**ENTRIES**

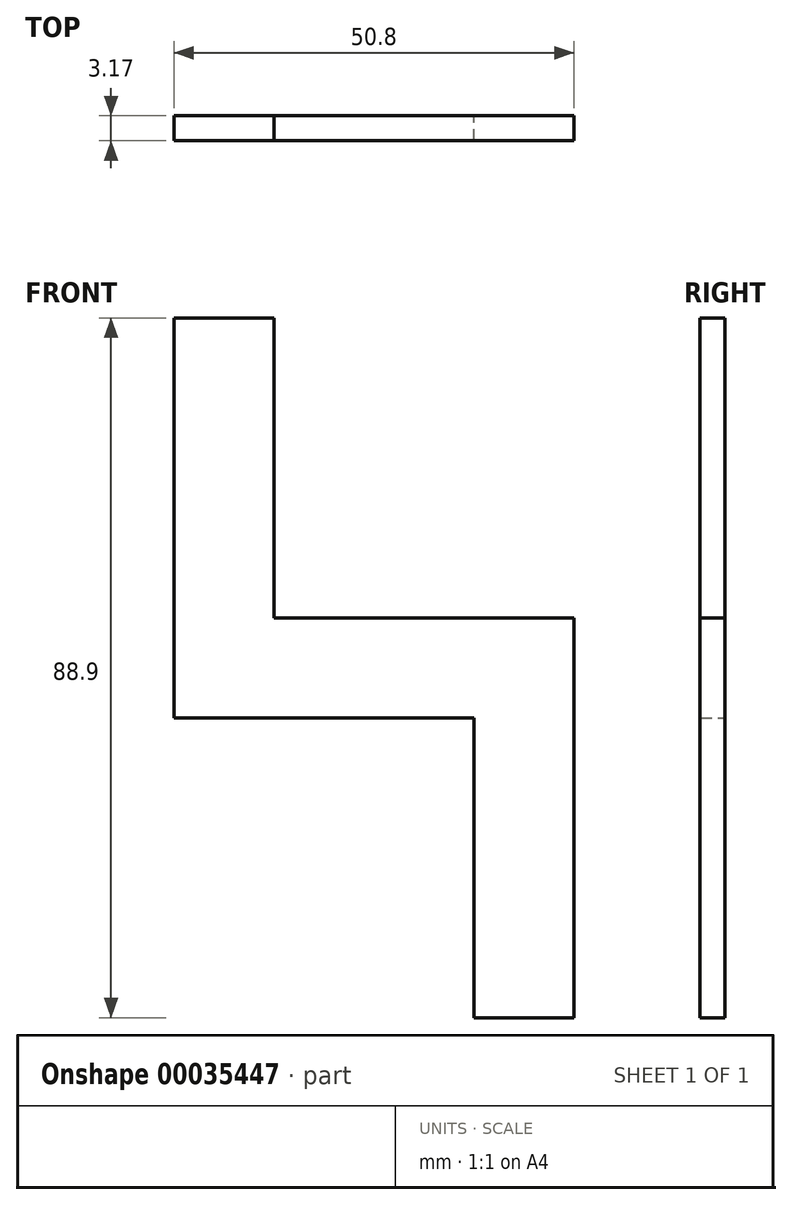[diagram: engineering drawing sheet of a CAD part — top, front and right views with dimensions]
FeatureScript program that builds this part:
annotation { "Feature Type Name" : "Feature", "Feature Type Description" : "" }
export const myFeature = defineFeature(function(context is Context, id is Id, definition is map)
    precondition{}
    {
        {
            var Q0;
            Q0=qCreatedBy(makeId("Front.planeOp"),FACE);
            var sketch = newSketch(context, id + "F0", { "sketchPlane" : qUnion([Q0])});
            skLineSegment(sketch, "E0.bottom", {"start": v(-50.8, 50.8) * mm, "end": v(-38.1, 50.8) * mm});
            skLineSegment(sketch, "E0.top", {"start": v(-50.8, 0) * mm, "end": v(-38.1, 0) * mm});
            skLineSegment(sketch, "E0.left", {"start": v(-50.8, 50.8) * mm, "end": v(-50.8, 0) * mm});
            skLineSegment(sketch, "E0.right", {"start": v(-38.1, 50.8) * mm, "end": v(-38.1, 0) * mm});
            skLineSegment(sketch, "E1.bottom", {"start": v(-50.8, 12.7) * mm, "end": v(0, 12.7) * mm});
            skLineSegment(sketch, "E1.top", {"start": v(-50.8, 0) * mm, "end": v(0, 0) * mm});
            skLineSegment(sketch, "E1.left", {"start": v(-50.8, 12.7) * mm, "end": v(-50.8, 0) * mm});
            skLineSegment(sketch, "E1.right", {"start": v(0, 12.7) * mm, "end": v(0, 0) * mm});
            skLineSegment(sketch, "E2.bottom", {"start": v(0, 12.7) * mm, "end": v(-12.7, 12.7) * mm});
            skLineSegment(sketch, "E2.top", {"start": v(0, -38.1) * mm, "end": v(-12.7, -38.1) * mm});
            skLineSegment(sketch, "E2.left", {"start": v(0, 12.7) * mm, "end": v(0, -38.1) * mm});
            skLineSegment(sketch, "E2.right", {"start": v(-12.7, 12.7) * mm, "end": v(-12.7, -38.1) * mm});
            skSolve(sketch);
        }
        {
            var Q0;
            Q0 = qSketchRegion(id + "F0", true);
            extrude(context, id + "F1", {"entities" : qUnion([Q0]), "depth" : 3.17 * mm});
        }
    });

**EXERCISE**
Collect every line in the rows above that contains the string "qUnion", and copy each such line in full.

**IN RESPONSE**
            var sketch = newSketch(context, id + "F0", { "sketchPlane" : qUnion([Q0])});
            extrude(context, id + "F1", {"entities" : qUnion([Q0]), "depth" : 3.17 * mm});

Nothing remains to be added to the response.